Sobre Cabo Verde, De Paul reconoció que se trata de una de las revelaciones del torneo y que llega sin presión, lo que lo vuelve más peligroso. Admitió que hay respeto absoluto del cuerpo técnico y los jugadores hacia un rival que ya dio varias sorpresas en este Mundial 2026. El equipo africano supo ganarse un lugar entre los 16 mejores y afronta el duelo sin la carga que implica el favoritismo.

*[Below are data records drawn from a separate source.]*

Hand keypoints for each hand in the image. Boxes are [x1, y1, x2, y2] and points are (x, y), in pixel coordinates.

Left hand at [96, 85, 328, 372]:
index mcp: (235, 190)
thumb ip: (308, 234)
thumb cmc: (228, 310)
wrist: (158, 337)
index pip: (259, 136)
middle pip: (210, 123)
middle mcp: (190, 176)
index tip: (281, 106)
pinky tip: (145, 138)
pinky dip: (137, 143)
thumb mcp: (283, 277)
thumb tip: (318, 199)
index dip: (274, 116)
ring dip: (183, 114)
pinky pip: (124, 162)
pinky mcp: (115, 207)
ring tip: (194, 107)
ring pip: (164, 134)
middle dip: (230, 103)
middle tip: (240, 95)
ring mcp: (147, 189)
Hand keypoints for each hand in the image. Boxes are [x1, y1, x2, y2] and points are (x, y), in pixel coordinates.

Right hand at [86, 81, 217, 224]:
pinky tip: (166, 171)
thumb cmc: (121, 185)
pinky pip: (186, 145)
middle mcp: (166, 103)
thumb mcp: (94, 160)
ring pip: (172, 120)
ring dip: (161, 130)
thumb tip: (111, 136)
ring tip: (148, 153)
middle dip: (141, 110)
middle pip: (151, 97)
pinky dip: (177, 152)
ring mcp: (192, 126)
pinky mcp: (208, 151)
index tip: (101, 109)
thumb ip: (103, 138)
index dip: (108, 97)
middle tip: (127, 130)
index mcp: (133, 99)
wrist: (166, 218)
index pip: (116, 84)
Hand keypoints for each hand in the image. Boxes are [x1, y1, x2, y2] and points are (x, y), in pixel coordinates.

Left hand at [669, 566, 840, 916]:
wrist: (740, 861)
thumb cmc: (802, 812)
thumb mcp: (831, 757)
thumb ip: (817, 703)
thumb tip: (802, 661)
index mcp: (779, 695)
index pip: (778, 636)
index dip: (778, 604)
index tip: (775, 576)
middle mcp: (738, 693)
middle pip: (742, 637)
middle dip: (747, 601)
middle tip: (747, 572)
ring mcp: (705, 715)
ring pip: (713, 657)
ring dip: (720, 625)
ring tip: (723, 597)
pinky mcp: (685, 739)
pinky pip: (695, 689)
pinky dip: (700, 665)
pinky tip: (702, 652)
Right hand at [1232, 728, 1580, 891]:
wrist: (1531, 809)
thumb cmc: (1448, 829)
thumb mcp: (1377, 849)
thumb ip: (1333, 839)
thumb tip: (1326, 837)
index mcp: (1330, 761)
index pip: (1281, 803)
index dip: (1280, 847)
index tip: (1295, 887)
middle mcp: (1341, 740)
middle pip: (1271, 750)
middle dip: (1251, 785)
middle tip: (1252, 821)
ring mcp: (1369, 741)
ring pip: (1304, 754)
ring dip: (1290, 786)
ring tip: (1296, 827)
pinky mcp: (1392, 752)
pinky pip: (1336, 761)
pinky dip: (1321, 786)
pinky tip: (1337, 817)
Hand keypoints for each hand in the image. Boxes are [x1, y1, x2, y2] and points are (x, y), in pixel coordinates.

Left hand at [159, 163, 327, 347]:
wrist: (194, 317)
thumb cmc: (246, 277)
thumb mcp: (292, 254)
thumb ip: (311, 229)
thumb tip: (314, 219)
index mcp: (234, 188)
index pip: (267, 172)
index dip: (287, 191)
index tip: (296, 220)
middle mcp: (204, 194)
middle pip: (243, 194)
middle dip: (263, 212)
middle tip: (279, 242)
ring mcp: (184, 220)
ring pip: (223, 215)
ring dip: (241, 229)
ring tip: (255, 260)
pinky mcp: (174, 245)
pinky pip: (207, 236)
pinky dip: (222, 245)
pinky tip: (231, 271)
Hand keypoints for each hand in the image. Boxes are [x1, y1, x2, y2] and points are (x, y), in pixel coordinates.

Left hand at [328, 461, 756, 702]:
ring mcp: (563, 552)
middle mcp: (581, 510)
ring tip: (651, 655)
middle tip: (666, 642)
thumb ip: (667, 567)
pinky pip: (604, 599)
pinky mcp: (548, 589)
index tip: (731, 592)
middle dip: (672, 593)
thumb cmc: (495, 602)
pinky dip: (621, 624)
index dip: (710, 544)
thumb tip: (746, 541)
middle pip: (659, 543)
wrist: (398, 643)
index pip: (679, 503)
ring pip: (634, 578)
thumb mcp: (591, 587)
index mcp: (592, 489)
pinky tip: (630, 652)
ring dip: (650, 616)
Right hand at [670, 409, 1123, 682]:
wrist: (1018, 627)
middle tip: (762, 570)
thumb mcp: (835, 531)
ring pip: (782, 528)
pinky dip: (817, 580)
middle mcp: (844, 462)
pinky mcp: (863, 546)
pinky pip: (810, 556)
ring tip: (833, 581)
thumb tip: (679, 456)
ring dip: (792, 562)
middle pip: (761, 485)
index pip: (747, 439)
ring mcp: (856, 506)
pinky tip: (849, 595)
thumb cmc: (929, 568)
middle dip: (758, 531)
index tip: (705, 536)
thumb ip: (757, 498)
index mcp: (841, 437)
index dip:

El mensaje del mediocampista refleja el clima interno de la selección: concentración, compromiso y nada de relajación a pesar de que Argentina llega como amplia candidata. La Albiceleste saldrá a imponer su ritmo de entrada, con la convicción de que la intensidad le da garantías en este tipo de duelos de eliminación directa.
El encuentro se disputa este viernes a las 19:00 (hora argentina) en el Hard Rock Stadium de Miami, con el arbitraje del estadounidense Drew Fischer. La FIFA designó a Fischer para este cruce de dieciseisavos de final, una instancia en la que ya dirigió en Copas del Mundo anteriores. El ganador avanzará a octavos de final del Mundial 2026 y mantendrá vivo el sueño de pelear por el título.
La idea está clara dentro del búnker albiceleste: jugar al máximo, sin guardarse nada, y con la ambición intacta de seguir en carrera. Con Messi como bandera, la Argentina campeona del mundo quiere ratificar por qué es la favorita. El viernes, desde las 19:00, la pelota empieza a rodar en Miami.